Murqib Al-Hussain (مرقب الحسين) (literally Al-Hussain Tower) is a historic watchtower located in the old town of Shaqra, Saudi Arabia. Built in 1899 (1318H), the tower was constructed using stone and mud and was historically used for surveillance and defense purposes.

== Site ==
The tower is situated east of the old district of Shaqra and northeast of the city, near the road connecting Shaqra and Ushaiqer. Its strategic placement on an elevated natural hill provides a commanding view of the valley that encompasses the town.

== Architecture ==
Al-Hussain Tower features a cylindrical design, with a circular base that widens at the bottom and gradually narrows toward the top, giving it an appearance of stability and resilience. Unique construction techniques include the following:

- No entrance The interior of the tower is filled with soil, possibly to prevent intrusions.
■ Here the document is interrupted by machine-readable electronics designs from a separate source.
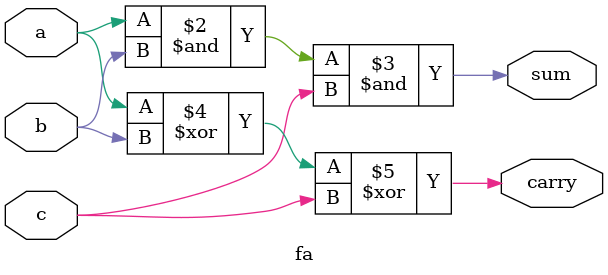
<source format=v>
module fa(input a,b,c,output reg sum,carry);
always@(a or b or c)begin
sum = (a&b&c);
carry=(a^b^c);
end
endmodule

</source>
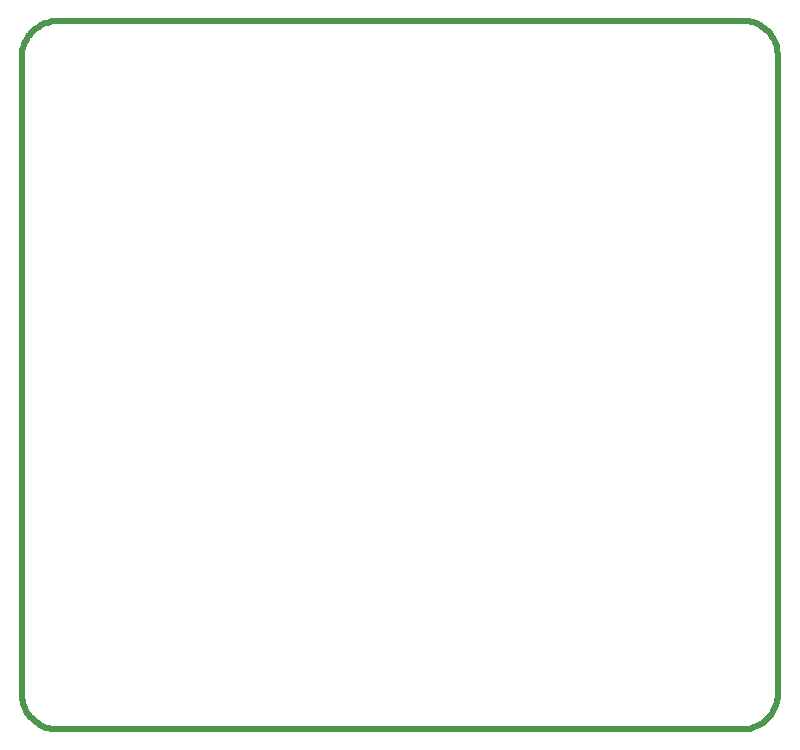
<source format=gm1>
%FSTAX23Y23*%
%MOIN*%
%SFA1B1*%

%IPPOS*%
%ADD121C,0.019685*%
%LNrelia-1*%
%LPD*%
G54D121*
X02401Y0D02*
D01*
X02409Y0*
X02418Y00001*
X02426Y00002*
X02434Y00004*
X02441Y00007*
X02449Y0001*
X02457Y00013*
X02464Y00017*
X0247Y00022*
X02477Y00027*
X02483Y00033*
X02489Y00039*
X02494Y00045*
X02499Y00052*
X02503Y00059*
X02507Y00066*
X02511Y00073*
X02513Y00081*
X02516Y00089*
X02517Y00097*
X02519Y00105*
X02519Y00113*
X02519Y00118*
X0252Y02244D02*
D01*
X02519Y02252*
X02518Y0226*
X02517Y02268*
X02515Y02276*
X02512Y02284*
X02509Y02292*
X02506Y02299*
X02501Y02306*
X02497Y02313*
X02492Y0232*
X02486Y02326*
X0248Y02331*
X02474Y02337*
X02467Y02342*
X0246Y02346*
X02453Y0235*
X02445Y02353*
X02438Y02356*
X0243Y02358*
X02422Y0236*
X02413Y02361*
X02405Y02362*
X02401Y02362*
X00118Y0236D02*
D01*
X00109Y02359*
X00101Y02359*
X00093Y02357*
X00085Y02355*
X00078Y02353*
X0007Y0235*
X00063Y02346*
X00055Y02342*
X00049Y02338*
X00042Y02333*
X00036Y02327*
X0003Y02322*
X00025Y02315*
X0002Y02309*
X00016Y02302*
X00012Y02295*
X00008Y02287*
X00006Y0228*
X00003Y02272*
X00001Y02264*
X0Y02256*
X0Y02248*
X0Y02244*
Y00118D02*
D01*
X0Y00109*
X00001Y00101*
X00002Y00093*
X00004Y00085*
X00007Y00077*
X0001Y0007*
X00013Y00062*
X00017Y00055*
X00022Y00048*
X00027Y00042*
X00033Y00036*
X00039Y0003*
X00045Y00025*
X00052Y0002*
X00059Y00015*
X00066Y00011*
X00073Y00008*
X00081Y00005*
X00089Y00003*
X00097Y00001*
X00105Y0*
X00113Y0*
X00118Y0*
Y0236D02*
X02401Y02362D01*
X02519Y00118D02*
X0252Y02244D01*
X00118Y0D02*
X02401D01*
X0Y00118D02*
Y02244D01*
M02*
</source>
Access to the top may have been facilitated by a movable ladder, ensuring the safety of those seeking refuge inside.
- Local materials: Large, unpolished stones from the surrounding natural environment and nearby mountains were used for the tower's construction, enhancing its durability.
- Adjacent mosque: Near the tower, remnants of an old mosque can be found, with only the stone foundations still intact.

== Structural features ==
The main components of Al-Hussain Tower include:

- Foundation: Built with local stone.
- Walls: Constructed from a mixture of mud and stone.
- Roofing: Made from wooden beams of tamarisk trees, covered with palm fronds.

The tower's solitary height and simple yet effective design reflect its historical function as a defensive structure.